Entering edit mode
Hello folks,
I tried to use plotVenn() from the DiffBind-package to compare the differential bound sites generated by DESeq, DESeq2 and edgeR. It seems to work - kinda - but anyhow the output-image looks odd (the circles are not overlapping the right way). Here's a picture of how it looks like:
I used the following commands:
db_pliv = dba(sampleSheet = file.path(dataDirectory, 'pliv_chipseq5.csv'))
db_pliv = dba.count(db_pliv, minOverlap = 3)
db_pliv = dba.contrast(db_pliv, minMembers = 2, categories = DBA_TREATMENT)
db_pliv = dba.analyze(db_pliv, method=DBA_ALL_METHODS)
pliv_DB = dba.report(db_pliv, method=DBA_ALL_METHODS, bDB = TRUE, bAll = TRUE)

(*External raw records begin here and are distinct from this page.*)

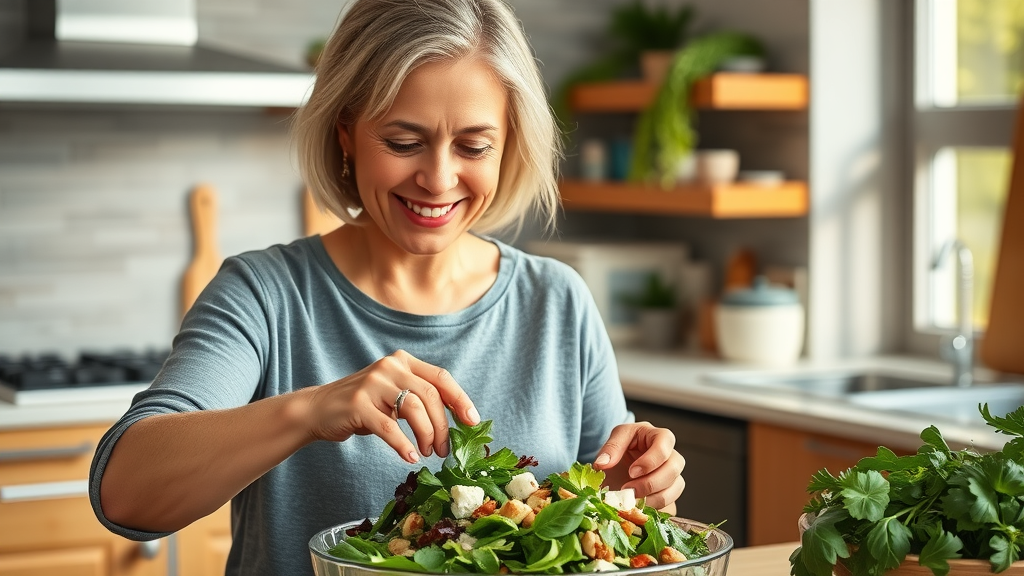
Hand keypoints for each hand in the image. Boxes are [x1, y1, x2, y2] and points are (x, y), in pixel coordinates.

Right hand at [305, 350, 478, 462]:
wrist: (318, 409)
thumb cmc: (364, 407)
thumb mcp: (394, 395)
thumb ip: (419, 399)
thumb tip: (456, 422)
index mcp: (403, 361)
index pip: (441, 377)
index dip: (460, 400)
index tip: (472, 422)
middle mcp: (390, 367)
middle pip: (430, 395)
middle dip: (443, 426)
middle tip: (444, 450)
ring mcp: (373, 383)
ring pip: (413, 409)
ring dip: (426, 435)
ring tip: (427, 452)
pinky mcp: (357, 404)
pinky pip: (389, 427)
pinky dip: (403, 444)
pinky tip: (410, 457)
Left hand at [592, 422, 685, 510]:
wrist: (618, 471)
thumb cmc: (620, 452)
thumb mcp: (613, 443)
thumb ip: (610, 449)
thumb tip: (602, 463)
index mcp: (656, 435)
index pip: (664, 442)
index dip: (650, 460)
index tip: (631, 472)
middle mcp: (670, 453)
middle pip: (674, 466)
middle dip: (650, 482)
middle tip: (629, 490)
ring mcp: (673, 472)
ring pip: (676, 485)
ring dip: (654, 497)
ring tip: (632, 500)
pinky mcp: (672, 490)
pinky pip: (672, 500)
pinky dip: (656, 505)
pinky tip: (639, 505)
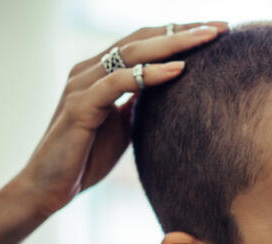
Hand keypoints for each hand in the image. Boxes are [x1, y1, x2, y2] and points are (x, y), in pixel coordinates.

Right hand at [15, 22, 228, 217]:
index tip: (218, 32)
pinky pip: (119, 82)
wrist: (49, 189)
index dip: (180, 34)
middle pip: (142, 39)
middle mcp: (89, 70)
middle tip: (222, 27)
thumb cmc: (85, 158)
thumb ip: (138, 103)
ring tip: (208, 40)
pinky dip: (150, 74)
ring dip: (173, 44)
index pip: (145, 42)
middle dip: (184, 31)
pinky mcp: (79, 105)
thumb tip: (167, 89)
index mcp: (100, 72)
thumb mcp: (122, 125)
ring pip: (133, 53)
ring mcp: (82, 85)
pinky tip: (179, 70)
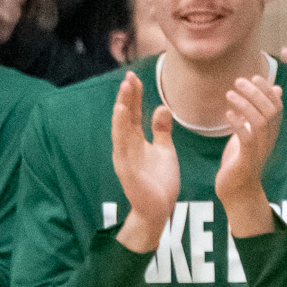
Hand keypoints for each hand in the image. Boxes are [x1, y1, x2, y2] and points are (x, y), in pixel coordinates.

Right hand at [110, 70, 179, 253]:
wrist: (159, 209)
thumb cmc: (160, 181)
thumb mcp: (164, 150)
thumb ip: (161, 130)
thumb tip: (163, 108)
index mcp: (135, 140)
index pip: (133, 113)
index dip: (134, 96)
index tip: (135, 77)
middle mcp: (126, 145)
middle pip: (125, 117)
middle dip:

dba.plotVenn(pliv_DB,1:3,label1="edgeR",label2="DESeq",label3="DESeq2",
method = DBA_ALL_METHODS, labelAttributes = DBA_ID)
Here's my sessioninfo():
> sessionInfo()
R version 3.2.1 (2015-06-18)
Platform: x86_64-unknown-linux-gnu (64-bit)
Running under: Arch Linux
locale:
[1] LC_CTYPE=en_US.UTF-8 LC_NUMERIC=C LC_TIME=en_US.UTF-8
[4] LC_COLLATE=en_US.UTF-8 LC_MONETARY=en_US.UTF-8 LC_MESSAGES=en_US.UTF-8
[7] LC_PAPER=en_US.UTF-8 LC_NAME=C LC_ADDRESS=C
[10] LC_TELEPHONE=C LC_MEASUREMENT=en_US.UTF-8 LC_IDENTIFICATION=C
attached base packages:
[1] grid stats4 parallel stats graphics grDevices utils datasets methods
[10] base
other attached packages:
[1] DiffBind_1.14.6 locfit_1.5-9.1
[3] biomaRt_2.24.1 DESeq2_1.8.1
[5] RcppArmadillo_0.5.600.2.0 Rcpp_0.12.1
[7] limma_3.24.15 org.Hs.eg.db_3.1.2
[9] ggplot2_1.0.1 PoiClaClu_1.0.2
[11] RColorBrewer_1.1-2 pheatmap_1.0.7
[13] GenomicFeatures_1.20.5 AnnotationDbi_1.30.1
[15] Biobase_2.28.0 airway_0.102.0
[17] Gviz_1.12.1 BSgenome.Plividus.UPalermo.parLiv1_1.0
[19] chipseq_1.18.0 ShortRead_1.26.0
[21] GenomicAlignments_1.4.1 Rsamtools_1.20.4
[23] BiocParallel_1.2.22 BSgenome_1.36.3
[25] Biostrings_2.36.4 XVector_0.8.0
[27] rtracklayer_1.28.10 GenomicRanges_1.20.8
[29] GenomeInfoDb_1.4.3 IRanges_2.2.8
[31] S4Vectors_0.6.6 BiocGenerics_0.14.0
[33] RSQLite_1.0.0 DBI_0.3.1
loaded via a namespace (and not attached):
[1] Category_2.34.2 bitops_1.0-6 matrixStats_0.14.2
[4] tools_3.2.1 rpart_4.1-10 KernSmooth_2.23-15
[7] Hmisc_3.17-0 colorspace_1.2-6 nnet_7.3-11
[10] gridExtra_2.0.0 sendmailR_1.2-1 graph_1.46.0
[13] checkmate_1.6.2 caTools_1.17.1 scales_0.3.0
[16] BatchJobs_1.6 genefilter_1.50.0 RBGL_1.44.0
[19] DESeq_1.20.0 stringr_1.0.0 digest_0.6.8
[22] foreign_0.8-66 AnnotationForge_1.10.1 base64enc_0.1-3
[25] dichromat_2.0-0 BBmisc_1.9 GOstats_2.34.0
[28] hwriter_1.3.2 gtools_3.5.0 acepack_1.3-3.3
[31] VariantAnnotation_1.14.13 RCurl_1.95-4.7 magrittr_1.5
[34] GO.db_3.1.2 Formula_1.2-1 futile.logger_1.4.1
[37] Matrix_1.2-2 munsell_0.4.2 proto_0.3-10
[40] stringi_0.5-5 edgeR_3.10.3 MASS_7.3-44
[43] zlibbioc_1.14.0 fail_1.3 gplots_2.17.0
[46] plyr_1.8.3 gdata_2.17.0 lattice_0.20-33
[49] splines_3.2.1 annotate_1.46.1 rjson_0.2.15
[52] systemPipeR_1.2.23 geneplotter_1.46.0 reshape2_1.4.1
[55] futile.options_1.0.0 XML_3.98-1.3 biovizBase_1.16.0
[58] latticeExtra_0.6-26 lambda.r_1.1.7 gtable_0.1.2
[61] amap_0.8-14 xtable_1.7-4 survival_2.38-3
[64] cluster_2.0.3 brew_1.0-6 GSEABase_1.30.2
Any suggestions what's the problem?
Thanks for your answer: I am working with RStudio at the moment. When exporting it with larger scale there's nearly no difference except for larger circles.
A limitation of these plots is that they expect a nearly square shaped plotting window. If you reshape your plotting window in Rstudio accordingly then it will work as expected. When you export to file, then you want to use similar plotting dimensions like in the following example (7x7):
library(systemPipeR) setlist <- list(A=sample(letters, 18), B=sample(letters, 16), C=sample(letters, 20), D=sample(letters, 22)) vennset <- overLapper(setlist[1:3], type="vennsets") pdf("venn.pdf", width=7, height=7) vennPlot(vennset) dev.off()Thanks for the answer and sorry for the late reply: It's really just a problem with the scale. I tried some rescaling and got different results (some of them look - kinda - good). I'll just look for a proper setting and work with that.